British Premier David Cameron has told his Cabinet Secretary to release information about the Lockerbie bomber's release; but has not mentioned a public inquiry.

Cameron, visiting the United States for his first meeting at the White House with President Barack Obama since becoming prime minister, was being pressured by US senators to hold a full public inquiry into the scandal.

Lockerbie bomber, Abdelbaset al-Megrahi, is still alive in Libya despite being freed nearly a year ago on compassionate grounds because doctors said he had less than three months to live.

Senior US officials are now alleging that al-Megrahi's release from a Scottish jail was a pre-planned plot orchestrated by BP and former UK officials.

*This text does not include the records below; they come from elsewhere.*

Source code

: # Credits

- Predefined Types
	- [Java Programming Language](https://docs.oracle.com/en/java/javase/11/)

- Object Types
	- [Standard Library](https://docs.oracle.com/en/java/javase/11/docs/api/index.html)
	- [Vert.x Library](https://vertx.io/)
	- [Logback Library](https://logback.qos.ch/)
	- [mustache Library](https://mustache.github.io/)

The US government wants to know if the giant oil company used its influence inside the former British government and secured al-Megrahi's release to win over Libya's vast oil resources.

Now, the release of the confidential memos and letters could pave the way for a full British inquiry into the issue.

But, the Americans are not satisfied. Senior US senators meeting the UK premier in Washington demanded that Cameron also push for the return of al-Megrahi from Libya "back to justice" in a British prison.

The British premier rebuffed the demand saying that the decision to release al-Megrahi was made by the Scottish government and BP's lobbying of British ministers was inconsequential.

"I am asking the Cabinet Secretary in the UK to go back over all the paperwork and see if there is anything else that should be released so there is the clearest possible picture out there of what decision was taken and why," Cameron said in Washington.

“I do not currently think that another inquiry is the right way to go. I don't need an inquiry to tell me what I already know, which is that it was a bad decision,” he added.

“It was a bad decision, it shouldn't have been made. This was the biggest mass murderer in British history,” he further explained.

The British prime minister also added that it was for BP to “answer (for) what activities they undertook.”